***** Textauszug *****

Die hugenottischen Familien hüteten streng ihre französische Identität. Vor allem in der familiären und innergemeindlichen Bewahrung ihrer Sprache wurde das deutlich. Das war verstärkt der Fall, als die Hugenottenkolonie spätestens um 1740 in die Krise geriet, die ihren schleichenden Niedergang einleitete.

Niedergang der damaligen Hugenottengemeinschaft


Die Privilegien waren abgeschafft worden und die Hugenotten waren verwaltungsmäßig, rechtlich und wirtschaftlich in den Bürgerverband eingegliedert.
Die Gemeinschaft verlor durch Abwanderung, Heirat in andere Kolonien, und hohe Sterblichkeit bei wenigen Geburten mehr und mehr Mitglieder. Deren Zahl sank auf 360 im Jahr 1730, 160 im Jahr 1750 und schließlich auf etwa 30 im Jahr 1817.

***** Quellenangaben *****

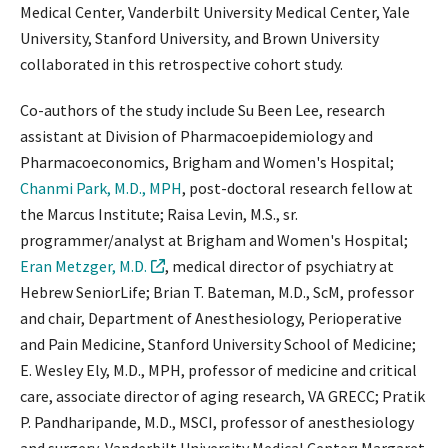
Medical Center, Vanderbilt University Medical Center, Yale
University, Stanford University, and Brown University
collaborated in this retrospective cohort study.
Co-authors of the study include Su Been Lee, research
assistant at Division of Pharmacoepidemiology and
Pharmacoeconomics, Brigham and Women's Hospital;
Chanmi Park, M.D., MPH
, post-doctoral research fellow at
the Marcus Institute; Raisa Levin, M.S., sr.
programmer/analyst at Brigham and Women's Hospital;
Eran Metzger, M.D.
, medical director of psychiatry at
Hebrew SeniorLife; Brian T. Bateman, M.D., ScM, professor
and chair, Department of Anesthesiology, Perioperative
and Pain Medicine, Stanford University School of Medicine;
E. Wesley Ely, M.D., MPH, professor of medicine and critical
care, associate director of aging research, VA GRECC; Pratik
P. Pandharipande, M.D., MSCI, professor of anesthesiology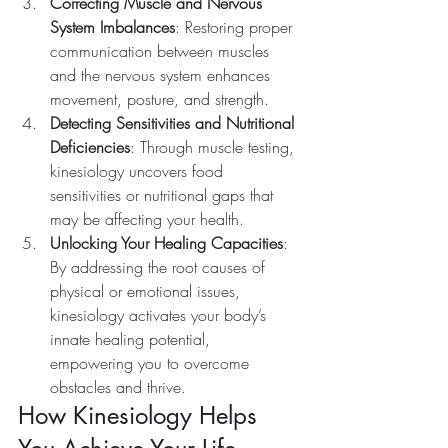
Correcting Muscle and Nervous 
System Imbalances
: Restoring proper 
communication between muscles 
and the nervous system enhances 
movement, posture, and strength.
Detecting Sensitivities and Nutritional 
Deficiencies
: Through muscle testing, 
kinesiology uncovers food 
sensitivities or nutritional gaps that 
may be affecting your health.
Unlocking Your Healing Capacities
: 
By addressing the root causes of 
physical or emotional issues, 
kinesiology activates your body’s 
innate healing potential, 
empowering you to overcome 
obstacles and thrive.
How Kinesiology Helps 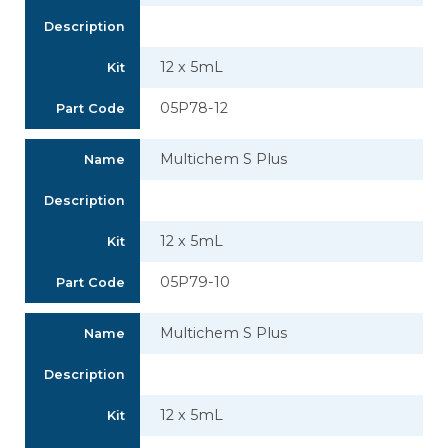
Description
12 x 5mL
Kit
05P78-12
Part Code
Multichem S Plus
Name
Description
12 x 5mL
Kit
05P79-10
Part Code
Multichem S Plus
Name
Description
12 x 5mL
Kit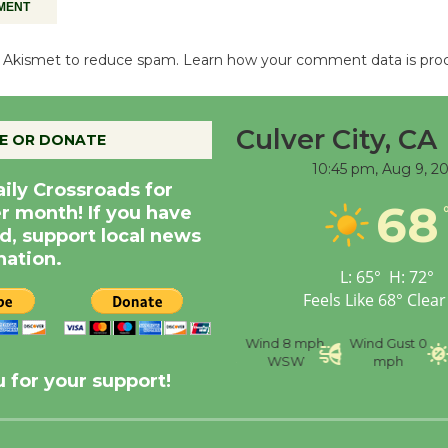
es Akismet to reduce spam.
Learn how your comment data is pro
Culver City, CA
E OR DONATE
10:45 pm,
Aug 9, 2
aily Crossroads for
68
er month! If you have
d, support local news
nation.
L:
65
°
H:
72
°
Feels Like
68
°
Clear
nce
Visibility
6 mi
Humidity
59 %
Wind
8 mph
Wind Gust
0
WSW
mph
 for your support!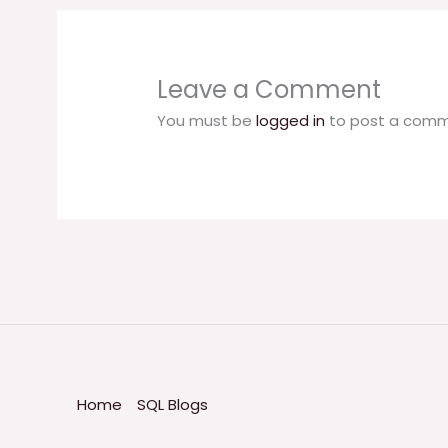
Leave a Comment
You must be
logged in
to post a comm
Home
SQL Blogs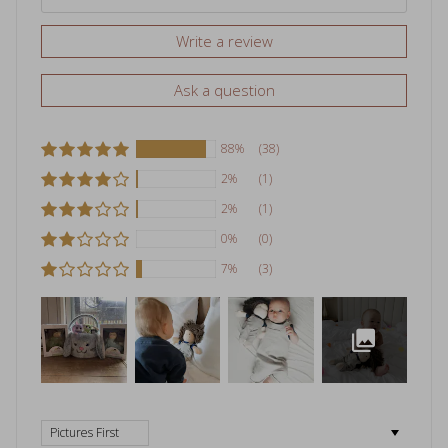
Write a review
Ask a question
88%
(38)
2%
(1)
2%
(1)
0%
(0)
7%
(3)
Sort by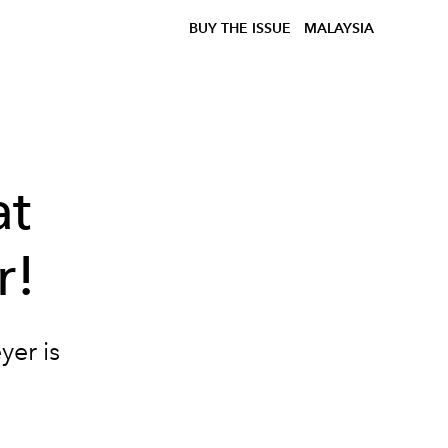
BUY THE ISSUE
MALAYSIA
at
r!
yer is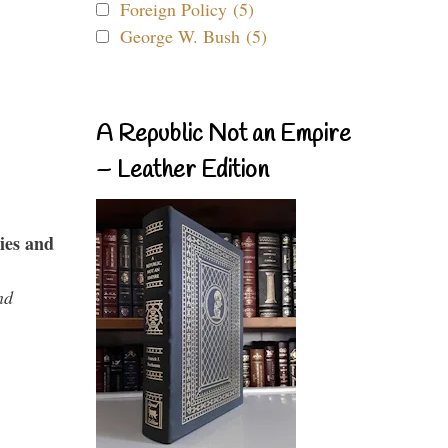
Foreign Policy (5)
George W. Bush (5)
A Republic Not an Empire
– Leather Edition
ies and
nd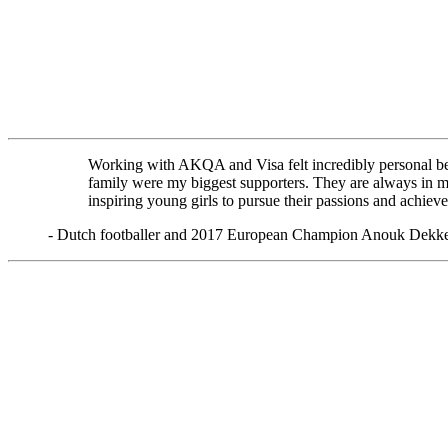
Working with AKQA and Visa felt incredibly personal be
family were my biggest supporters. They are always in my 
inspiring young girls to pursue their passions and achieve
- Dutch footballer and 2017 European Champion Anouk Dekk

*****

**Aufgabenstellung**
(A) Beantworten Sie anhand des Textauszugs über die Hugenotten die folgenden Fragen:
(i) Um welches Jahr geriet die Hugenottenkolonie spätestens in die Krise?
(ii) In welcher Hinsicht wurden die Hugenotten in den Bürgerverband eingegliedert?
(iii) Wie viele Mitglieder zählte die Gemeinschaft im Jahr 1750?
(B) Zitieren Sie aus dem Textauszug über die Hugenotten wörtlich die Stelle von „Die hugenottischen Familien“ bis einschließlich „schleichenden Niedergang einleitete.“.

**Lösungen**
(A)
(i) Spätestens um 1740.
(ii) Verwaltungsmäßig, rechtlich und wirtschaftlich.
(iii) 160 Mitglieder.

(B)
Die hugenottischen Familien hüteten streng ihre französische Identität. Vor allem in der familiären und innergemeindlichen Bewahrung ihrer Sprache wurde das deutlich. Das war verstärkt der Fall, als die Hugenottenkolonie spätestens um 1740 in die Krise geriet, die ihren schleichenden Niedergang einleitete.